RECORDS FOR THE TASK Start Marker

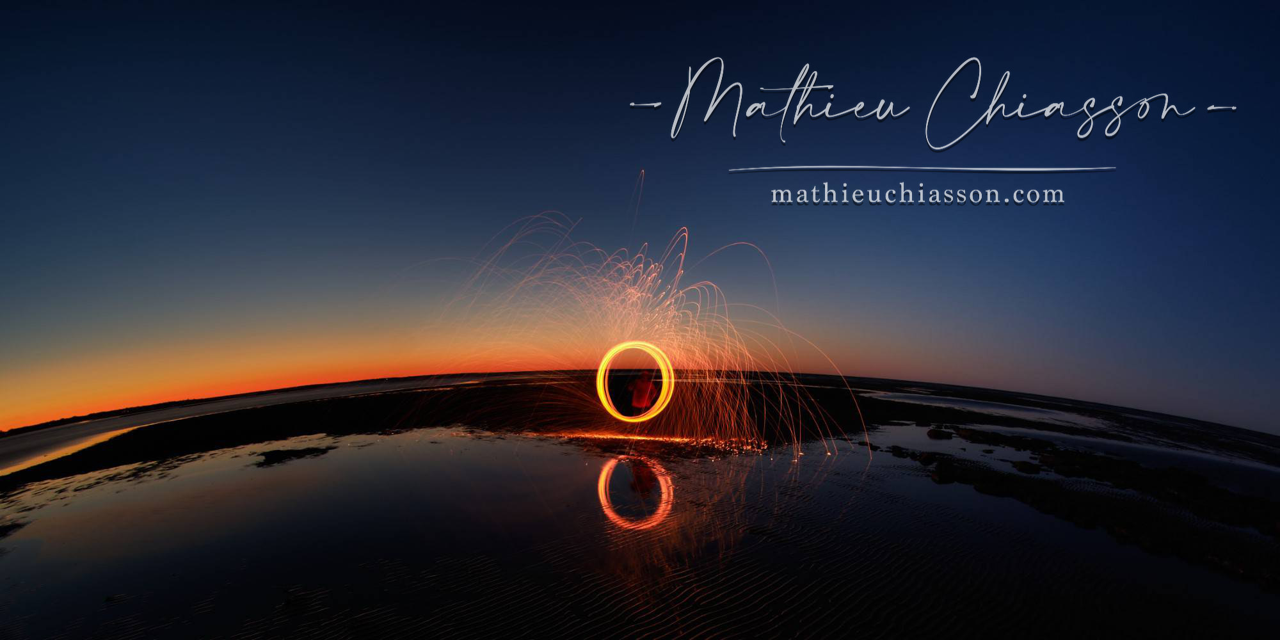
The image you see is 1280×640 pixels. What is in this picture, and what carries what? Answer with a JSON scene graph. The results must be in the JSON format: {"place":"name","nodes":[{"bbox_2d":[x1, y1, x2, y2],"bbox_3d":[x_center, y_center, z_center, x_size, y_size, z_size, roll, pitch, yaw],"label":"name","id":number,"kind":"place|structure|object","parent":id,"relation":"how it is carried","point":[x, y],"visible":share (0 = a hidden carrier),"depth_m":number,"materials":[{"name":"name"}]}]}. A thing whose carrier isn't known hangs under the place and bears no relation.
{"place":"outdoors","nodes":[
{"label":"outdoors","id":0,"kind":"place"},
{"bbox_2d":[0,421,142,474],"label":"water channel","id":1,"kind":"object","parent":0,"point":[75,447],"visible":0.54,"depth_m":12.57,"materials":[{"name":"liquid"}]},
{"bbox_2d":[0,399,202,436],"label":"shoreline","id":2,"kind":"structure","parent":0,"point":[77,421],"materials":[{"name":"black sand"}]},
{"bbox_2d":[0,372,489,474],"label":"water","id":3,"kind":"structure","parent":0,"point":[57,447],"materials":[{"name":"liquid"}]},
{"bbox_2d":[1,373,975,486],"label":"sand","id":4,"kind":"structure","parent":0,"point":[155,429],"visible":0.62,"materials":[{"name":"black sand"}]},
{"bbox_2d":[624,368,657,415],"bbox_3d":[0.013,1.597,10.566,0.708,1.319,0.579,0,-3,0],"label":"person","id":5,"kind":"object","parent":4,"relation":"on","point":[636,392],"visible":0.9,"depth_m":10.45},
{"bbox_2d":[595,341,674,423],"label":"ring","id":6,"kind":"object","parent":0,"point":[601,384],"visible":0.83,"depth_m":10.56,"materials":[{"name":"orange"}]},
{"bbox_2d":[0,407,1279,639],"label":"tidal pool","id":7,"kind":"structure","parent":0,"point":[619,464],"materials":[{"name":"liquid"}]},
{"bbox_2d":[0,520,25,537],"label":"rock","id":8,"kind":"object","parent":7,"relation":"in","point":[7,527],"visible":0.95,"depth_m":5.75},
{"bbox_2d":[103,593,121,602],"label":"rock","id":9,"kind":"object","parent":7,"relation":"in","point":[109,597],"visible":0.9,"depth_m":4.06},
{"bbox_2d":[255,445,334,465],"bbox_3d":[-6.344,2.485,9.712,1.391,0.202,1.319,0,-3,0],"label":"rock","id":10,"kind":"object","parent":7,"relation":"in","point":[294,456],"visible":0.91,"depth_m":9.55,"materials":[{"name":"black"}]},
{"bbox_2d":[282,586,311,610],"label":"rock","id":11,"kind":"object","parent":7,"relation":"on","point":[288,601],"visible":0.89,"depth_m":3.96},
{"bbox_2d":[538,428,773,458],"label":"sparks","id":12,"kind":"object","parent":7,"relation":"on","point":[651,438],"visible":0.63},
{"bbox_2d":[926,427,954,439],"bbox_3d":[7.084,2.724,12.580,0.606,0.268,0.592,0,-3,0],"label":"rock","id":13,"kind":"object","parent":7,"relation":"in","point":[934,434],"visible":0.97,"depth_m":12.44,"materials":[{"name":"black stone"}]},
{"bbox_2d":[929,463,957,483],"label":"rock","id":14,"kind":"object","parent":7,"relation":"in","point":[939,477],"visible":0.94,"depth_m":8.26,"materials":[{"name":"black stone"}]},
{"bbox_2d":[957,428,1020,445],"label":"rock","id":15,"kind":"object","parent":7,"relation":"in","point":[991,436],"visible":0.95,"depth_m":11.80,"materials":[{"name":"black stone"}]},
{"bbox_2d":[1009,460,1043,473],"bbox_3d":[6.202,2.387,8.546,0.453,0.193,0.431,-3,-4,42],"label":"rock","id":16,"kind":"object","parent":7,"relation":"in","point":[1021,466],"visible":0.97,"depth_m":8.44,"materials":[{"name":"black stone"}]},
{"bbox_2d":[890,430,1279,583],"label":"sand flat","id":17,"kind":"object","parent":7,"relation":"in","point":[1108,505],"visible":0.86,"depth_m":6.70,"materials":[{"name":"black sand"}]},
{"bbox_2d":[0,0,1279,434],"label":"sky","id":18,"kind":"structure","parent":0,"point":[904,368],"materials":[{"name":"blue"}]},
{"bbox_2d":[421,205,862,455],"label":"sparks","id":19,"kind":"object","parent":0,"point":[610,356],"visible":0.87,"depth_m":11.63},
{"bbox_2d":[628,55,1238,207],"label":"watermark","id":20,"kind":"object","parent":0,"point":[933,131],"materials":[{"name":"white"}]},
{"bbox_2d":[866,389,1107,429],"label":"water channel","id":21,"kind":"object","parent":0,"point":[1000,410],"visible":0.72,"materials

RECORDS FOR THE TASK End Marker

Repeat the data exactly, without the pictures.

REPLY TO THE EXERCISE:
The image you see is 1280×640 pixels. What is in this picture, and what carries what? Answer with a JSON scene graph. The results must be in the JSON format: {"place":"name","nodes":[{"bbox_2d":[x1, y1, x2, y2],"bbox_3d":[x_center, y_center, z_center, x_size, y_size, z_size, roll, pitch, yaw],"label":"name","id":number,"kind":"place|structure|object","parent":id,"relation":"how it is carried","point":[x, y],"visible":share (0 = a hidden carrier),"depth_m":number,"materials":[{"name":"name"}]}]}. A thing whose carrier isn't known hangs under the place and bears no relation.
{"place":"outdoors","nodes":[
{"label":"outdoors","id":0,"kind":"place"},
{"bbox_2d":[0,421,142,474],"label":"water channel","id":1,"kind":"object","parent":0,"point":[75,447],"visible":0.54,"depth_m":12.57,"materials":[{"name":"liquid"}]},
{"bbox_2d":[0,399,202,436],"label":"shoreline","id":2,"kind":"structure","parent":0,"point":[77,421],"materials":[{"name":"black sand"}]},
{"bbox_2d":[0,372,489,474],"label":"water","id":3,"kind":"structure","parent":0,"point":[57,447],"materials":[{"name":"liquid"}]},
{"bbox_2d":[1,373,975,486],"label":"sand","id":4,"kind":"structure","parent":0,"point":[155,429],"visible":0.62,"materials":[{"name":"black sand"}]},
{"bbox_2d":[624,368,657,415],"bbox_3d":[0.013,1.597,10.566,0.708,1.319,0.579,0,-3,0],"label":"person","id":5,"kind":"object","parent":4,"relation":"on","point":[636,392],"visible":0.9,"depth_m":10.45},
{"bbox_2d":[595,341,674,423],"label":"ring","id":6,"kind":"object","parent":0,"point":[601,384],"visible":0.83,"depth_m":10.56,"materials":[{"name":"orange"}]},
{"bbox_2d":[0,407,1279,639],"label":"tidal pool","id":7,"kind":"structure","parent":0,"point":[619,464],"materials":[{"name":"liquid"}]},
{"bbox_2d":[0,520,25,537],"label":"rock","id":8,"kind":"object","parent":7,"relation":"in","point":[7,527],"visible":0.95,"depth_m":5.75},
{"bbox_2d":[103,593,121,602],"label":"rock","id":9,"kind":"object","parent":7,"relation":"in","point":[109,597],"visible":0.9,"depth_m":4.06},
{"bbox_2d":[255,445,334,465],"bbox_3d":[-6.344,2.485,9.712,1.391,0.202,1.319,0,-3,0],"label":"rock","id":10,"kind":"object","parent":7,"relation":"in","point":[294,456],"visible":0.91,"depth_m":9.55,"materials":[{"name":"black"}]},
{"bbox_2d":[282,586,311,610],"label":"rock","id":11,"kind":"object","parent":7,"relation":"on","point":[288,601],"visible":0.89,"depth_m":3.96},
{"bbox_2d":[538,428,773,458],"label":"sparks","id":12,"kind":"object","parent":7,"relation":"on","point":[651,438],"visible":0.63},
{"bbox_2d":[926,427,954,439],"bbox_3d":[7.084,2.724,12.580,0.606,0.268,0.592,0,-3,0],"label":"rock","id":13,"kind":"object","parent":7,"relation":"in","point":[934,434],"visible":0.97,"depth_m":12.44,"materials":[{"name":"black stone"}]},
{"bbox_2d":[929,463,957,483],"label":"rock","id":14,"kind":"object","parent":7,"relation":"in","point":[939,477],"visible":0.94,"depth_m":8.26,"materials":[{"name":"black stone"}]},
{"bbox_2d":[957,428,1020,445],"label":"rock","id":15,"kind":"object","parent":7,"relation":"in","point":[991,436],"visible":0.95,"depth_m":11.80,"materials":[{"name":"black stone"}]},
{"bbox_2d":[1009,460,1043,473],"bbox_3d":[6.202,2.387,8.546,0.453,0.193,0.431,-3,-4,42],"label":"rock","id":16,"kind":"object","parent":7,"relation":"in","point":[1021,466],"visible":0.97,"depth_m":8.44,"materials":[{"name":"black stone"}]},
{"bbox_2d":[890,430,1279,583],"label":"sand flat","id":17,"kind":"object","parent":7,"relation":"in","point":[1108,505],"visible":0.86,"depth_m":6.70,"materials":[{"name":"black sand"}]},
{"bbox_2d":[0,0,1279,434],"label":"sky","id":18,"kind":"structure","parent":0,"point":[904,368],"materials":[{"name":"blue"}]},
{"bbox_2d":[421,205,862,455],"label":"sparks","id":19,"kind":"object","parent":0,"point":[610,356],"visible":0.87,"depth_m":11.63},
{"bbox_2d":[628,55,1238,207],"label":"watermark","id":20,"kind":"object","parent":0,"point":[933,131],"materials":[{"name":"white"}]},
{"bbox_2d":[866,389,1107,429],"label":"water channel","id":21,"kind":"object","parent":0,"point":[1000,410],"visible":0.72,"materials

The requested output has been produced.